Allo Paris, ici les Pays-Bas : quand le populisme hante les élections, même dans un pays dont l’économie souffre peu

Chronique d’un séisme politique annoncé en Europe. Le parti de la liberté n'a pas gagné, mais a provoqué une onde de choc et de questionnement sur l’Europe toute entière.

Tous les gouvernements européens ont scruté avec beaucoup d’inquiétude les résultats des élections qui se sont déroulées aux Pays Bas. Ces élections générales sont marquées par le succès populaire du parti de la liberté que dirige Geert Wilders, même s'il est arrivé derrière le parti de la droite au pouvoir. Le parti de la liberté en Hollande, c’est le parti des solutions les plus populistes et les plus extrémistes.

Alors, la victoire en voix du populisme ne permettra sans doute pas à ses dirigeants de s’installer au gouvernement, ni même de participer à une coalition. N‘empêche qu’il s’annonce comme le vainqueur du scrutin puisque selon les derniers sondages, il devrait approcher les 25% des votants, devant le parti libéral démocrate du premier ministre actuel, et le parti travailliste, partenaire de la coalition au pouvoir.

Ce qui est important pour les européens, c’est que ces élections néerlandaises offrent un premier test de l'emprise des partis populistes. Avant la France, bien sûr en avril et mai, avant l’Allemagne en septembre prochain.

Et ce qui  préoccupe tout le monde, c’est que les ressorts du populisme aux Pays-Bas sont principalement de type xénophobe. Geert Wilders a fait  campagne sur l’anti-islamisme, la peur de l'étranger et particulièrement la peur de l'immigration d’origine arabe. Ce qui explique la violence des réactions contre la Turquie et les communautés turques aux Pays-Bas. A partir de cette position, le parti de la liberté plaide pour une sortie de l‘Union européenne, accusée de laisser passer les sources du terrorisme.

Ces argumentaires de campagne ont évidemment rapproché le parti de la liberté du Front National français ou même des partisans du Brexit en Grande Bretagne  

Avec une énorme différence notamment avec la France. C’est que Geert Wilders ne donne pas dans le protectionnisme commercial et financier, il ne s’attaque pas à la mondialisation, et plaide au contraire en faveur de mesures ultra libérales et concurrentielles. 

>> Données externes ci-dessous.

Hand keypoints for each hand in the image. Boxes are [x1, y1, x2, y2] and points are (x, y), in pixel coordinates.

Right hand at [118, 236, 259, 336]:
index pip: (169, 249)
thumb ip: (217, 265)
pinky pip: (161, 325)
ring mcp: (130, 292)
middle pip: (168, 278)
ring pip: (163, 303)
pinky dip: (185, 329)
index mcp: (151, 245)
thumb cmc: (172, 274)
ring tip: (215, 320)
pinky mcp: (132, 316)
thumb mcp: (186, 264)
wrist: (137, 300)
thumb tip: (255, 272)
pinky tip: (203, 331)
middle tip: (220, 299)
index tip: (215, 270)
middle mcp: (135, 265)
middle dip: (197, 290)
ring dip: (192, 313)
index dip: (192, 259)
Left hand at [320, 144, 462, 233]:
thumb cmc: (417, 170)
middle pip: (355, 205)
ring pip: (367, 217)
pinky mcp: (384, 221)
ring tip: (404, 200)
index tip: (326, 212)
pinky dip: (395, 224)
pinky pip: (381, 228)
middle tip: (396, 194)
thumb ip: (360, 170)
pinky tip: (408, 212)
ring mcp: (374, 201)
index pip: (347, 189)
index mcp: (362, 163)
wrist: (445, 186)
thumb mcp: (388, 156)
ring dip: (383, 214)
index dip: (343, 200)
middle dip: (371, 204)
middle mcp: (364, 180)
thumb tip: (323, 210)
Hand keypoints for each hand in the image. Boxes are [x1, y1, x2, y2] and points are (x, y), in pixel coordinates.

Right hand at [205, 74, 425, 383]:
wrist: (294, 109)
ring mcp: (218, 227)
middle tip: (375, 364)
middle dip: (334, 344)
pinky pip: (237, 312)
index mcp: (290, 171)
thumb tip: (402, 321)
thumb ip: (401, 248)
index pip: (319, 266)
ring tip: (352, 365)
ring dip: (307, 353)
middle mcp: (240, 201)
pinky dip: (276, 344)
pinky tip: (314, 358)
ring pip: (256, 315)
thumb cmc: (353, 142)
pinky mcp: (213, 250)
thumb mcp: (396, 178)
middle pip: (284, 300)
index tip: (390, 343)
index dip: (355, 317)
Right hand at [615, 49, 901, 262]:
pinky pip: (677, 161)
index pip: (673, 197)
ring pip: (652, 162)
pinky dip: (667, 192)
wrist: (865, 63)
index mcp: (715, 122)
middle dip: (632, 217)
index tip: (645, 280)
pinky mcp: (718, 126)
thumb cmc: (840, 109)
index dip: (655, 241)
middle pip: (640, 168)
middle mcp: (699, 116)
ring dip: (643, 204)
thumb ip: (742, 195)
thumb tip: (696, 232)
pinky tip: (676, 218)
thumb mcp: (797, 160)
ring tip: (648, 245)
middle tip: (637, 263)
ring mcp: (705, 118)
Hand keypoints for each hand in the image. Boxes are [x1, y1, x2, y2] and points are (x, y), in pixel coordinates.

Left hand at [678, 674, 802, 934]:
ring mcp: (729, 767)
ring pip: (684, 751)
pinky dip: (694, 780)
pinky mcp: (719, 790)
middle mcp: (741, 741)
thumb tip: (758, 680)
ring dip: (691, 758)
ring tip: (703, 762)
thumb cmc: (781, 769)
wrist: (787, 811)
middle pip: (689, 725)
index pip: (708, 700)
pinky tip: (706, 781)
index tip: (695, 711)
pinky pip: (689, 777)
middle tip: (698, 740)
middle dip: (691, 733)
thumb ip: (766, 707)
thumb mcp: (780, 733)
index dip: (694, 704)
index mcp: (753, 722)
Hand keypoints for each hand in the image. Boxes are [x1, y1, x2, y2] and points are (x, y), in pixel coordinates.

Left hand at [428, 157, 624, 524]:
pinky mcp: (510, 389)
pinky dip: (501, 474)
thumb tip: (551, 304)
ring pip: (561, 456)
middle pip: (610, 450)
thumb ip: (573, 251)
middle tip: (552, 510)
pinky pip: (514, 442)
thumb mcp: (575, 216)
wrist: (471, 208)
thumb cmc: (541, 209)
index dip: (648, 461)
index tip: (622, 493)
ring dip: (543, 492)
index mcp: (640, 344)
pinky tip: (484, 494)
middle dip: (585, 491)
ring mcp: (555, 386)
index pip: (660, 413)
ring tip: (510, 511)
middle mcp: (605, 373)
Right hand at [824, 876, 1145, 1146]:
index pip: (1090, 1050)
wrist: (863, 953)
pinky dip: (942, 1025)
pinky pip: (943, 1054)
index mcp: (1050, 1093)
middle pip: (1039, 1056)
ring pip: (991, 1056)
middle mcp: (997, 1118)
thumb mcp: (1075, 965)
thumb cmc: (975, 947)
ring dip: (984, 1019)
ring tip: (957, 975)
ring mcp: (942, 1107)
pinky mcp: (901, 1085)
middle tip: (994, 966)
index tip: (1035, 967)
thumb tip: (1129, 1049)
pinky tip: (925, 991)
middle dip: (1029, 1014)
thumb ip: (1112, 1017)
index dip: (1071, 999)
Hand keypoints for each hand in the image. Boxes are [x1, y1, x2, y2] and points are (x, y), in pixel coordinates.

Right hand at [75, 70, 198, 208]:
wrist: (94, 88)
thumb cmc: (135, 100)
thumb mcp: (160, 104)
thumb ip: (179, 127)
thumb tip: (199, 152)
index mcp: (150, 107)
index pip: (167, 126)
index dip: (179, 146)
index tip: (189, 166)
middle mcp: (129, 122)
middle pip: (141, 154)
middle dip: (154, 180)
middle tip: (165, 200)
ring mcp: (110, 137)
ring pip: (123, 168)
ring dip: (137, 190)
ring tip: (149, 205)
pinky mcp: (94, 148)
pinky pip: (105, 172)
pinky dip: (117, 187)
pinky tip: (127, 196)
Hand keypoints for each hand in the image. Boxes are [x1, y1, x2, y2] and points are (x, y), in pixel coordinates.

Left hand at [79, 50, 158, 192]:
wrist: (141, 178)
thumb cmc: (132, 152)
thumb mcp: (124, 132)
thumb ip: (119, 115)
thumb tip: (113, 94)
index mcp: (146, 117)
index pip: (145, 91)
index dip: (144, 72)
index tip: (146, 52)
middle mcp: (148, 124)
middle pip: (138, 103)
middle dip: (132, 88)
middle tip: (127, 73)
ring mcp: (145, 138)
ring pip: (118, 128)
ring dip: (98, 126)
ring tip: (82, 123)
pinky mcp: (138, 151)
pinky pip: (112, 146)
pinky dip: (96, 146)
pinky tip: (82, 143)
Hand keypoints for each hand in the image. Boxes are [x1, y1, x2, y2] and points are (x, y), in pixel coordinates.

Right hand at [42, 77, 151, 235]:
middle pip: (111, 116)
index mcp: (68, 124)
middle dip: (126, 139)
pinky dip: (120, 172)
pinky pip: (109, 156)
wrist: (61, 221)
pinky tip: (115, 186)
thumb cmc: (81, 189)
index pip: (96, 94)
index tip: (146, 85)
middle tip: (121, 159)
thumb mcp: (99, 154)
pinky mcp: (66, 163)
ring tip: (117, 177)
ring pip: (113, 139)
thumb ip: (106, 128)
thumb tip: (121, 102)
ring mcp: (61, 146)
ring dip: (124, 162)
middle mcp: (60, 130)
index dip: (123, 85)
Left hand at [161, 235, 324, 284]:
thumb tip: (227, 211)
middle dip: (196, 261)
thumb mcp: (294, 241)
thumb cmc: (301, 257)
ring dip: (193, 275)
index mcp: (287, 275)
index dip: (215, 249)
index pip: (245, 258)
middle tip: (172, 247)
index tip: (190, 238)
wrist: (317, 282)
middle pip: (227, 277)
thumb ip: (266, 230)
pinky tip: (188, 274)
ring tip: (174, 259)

Faut dire que l’économie hollandaise est une économie prospère, il y a peu ou pas de chômage et les hollandais se sont adaptés à la mondialisation et en tirent profit. Quant à l’Etat providence, il fonctionne plutôt bien.

Dans cette situation plutôt bonne au chapitre économique, le parti populiste hollandais arrive à la porte du pouvoir. La réaction de tous les analystes européens est de savoir ce qui pourra se passer dans d‘autres pays ou les partis d’extrême droite ou gauche ont beaucoup plus de ressorts pour agiter la peur.

La France de Marine Le Pen manie aussi bien la xénophobie et l'anti islamisme, que les contre performances économiques et sociales. D’où ses attaques en règle contre les effets de la mondialisation ou les disfonctionnements de l’Union européenne. 

Les élections générales aux Pays-Bas vont donc nous offrir le spectacle d’un paradoxe inquiétant pour tous les partis traditionnels.

Le populisme va sortir grand gagnant dans un pays économiquement prospère, avec un potentiel de croissance, d’activité et d’emplois les plus prometteurs de l'Union européenne. Dans un pays où l’administration et l’Etat providence fonctionnent relativement bien. Le populisme va sortir grand gagnant sur le seul thème de la sécurité et de la menace sur l'identité nationale.

En France et dans beaucoup de pays européens, les mouvements d’extrême droite et d’extrême gauche se nourrissent non seulement de la peur des étrangers, mais aussi des difficultés économiques. Les responsables politiques ont d’ailleurs, par réaction, prôné un renforcement des prérogatives étatiques.

Les situations économiques et sociales sont tellement plus dégradées en France qu‘en Hollande, on comprend la facilité avec laquelle les mouvements d’extrême droite peuvent se diffuser et s’installer aux commandes.